Conceptually, the problem was I thought "X is what I am trying to do" and "A, B, C are what I have to do to get to X." No wonder my obsessions with X got me into self-destructive loops where A, B, and C had to be as efficient as possible and where not getting to X led to a chorus of self-criticism. I was shaping everything into goal-oriented thinking and downgrading all the things that are just, I don't know, being a person.
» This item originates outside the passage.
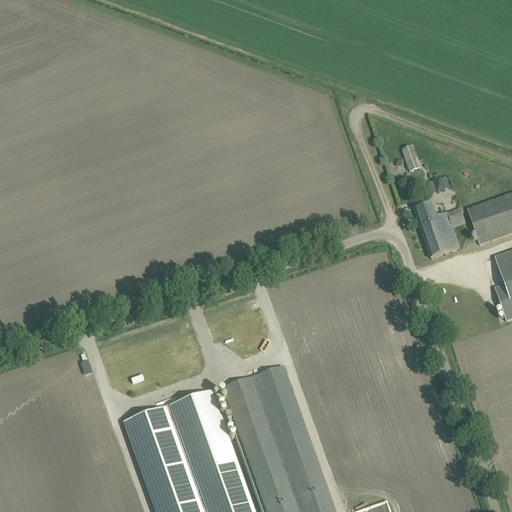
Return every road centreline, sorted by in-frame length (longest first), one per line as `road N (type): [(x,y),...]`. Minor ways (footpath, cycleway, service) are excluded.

Our entire culture has adopted a goal-oriented structure for life so it's not a surprising mistake to fall into. If an activity isn't perfectly pleasant, there's an assumption you're doing it to get something else or because you have some "project" you are working on. You can't get a gym membership without being asked to state your goals. My running app, which I use just to remind myself what I did when, is constantly nudging me to frame my activities as accomplishments. Even e-reading apps are set by default to help you keep moving toward your "reading goals." WTF?

The goal-oriented approach is so pervasive, it's part of the standard theory of how people make decisions. In rational choice theory, there are things you want, and there are things you're will to do or giving up to get the things you want, and that's just how it is. From a theoretical perspective, it's always bothered me that the "things you want" category has to be so unambiguous: are we saying that, say, cooking has to be either a "want" -- a pleasure, and a goal -- or a "do not want" -- a payment, a cost you're willing to bear? Couldn't it be a bit in-between? Or neither? And now I'm wondering, does everything even need an evaluation that fits it into a set of ordered preferences? Can I just stop evaluating?

Don't worry, my plan isn't to give up on goals. As we've discussed, when I lived a much less structured life, I got into habits like eating cake for lunch everyday, so this post is not leading up to some radical anti-planning manifesto. I'm just hoping to dial it back, to where living my life is living my life, and not something I do in order to achieve something else.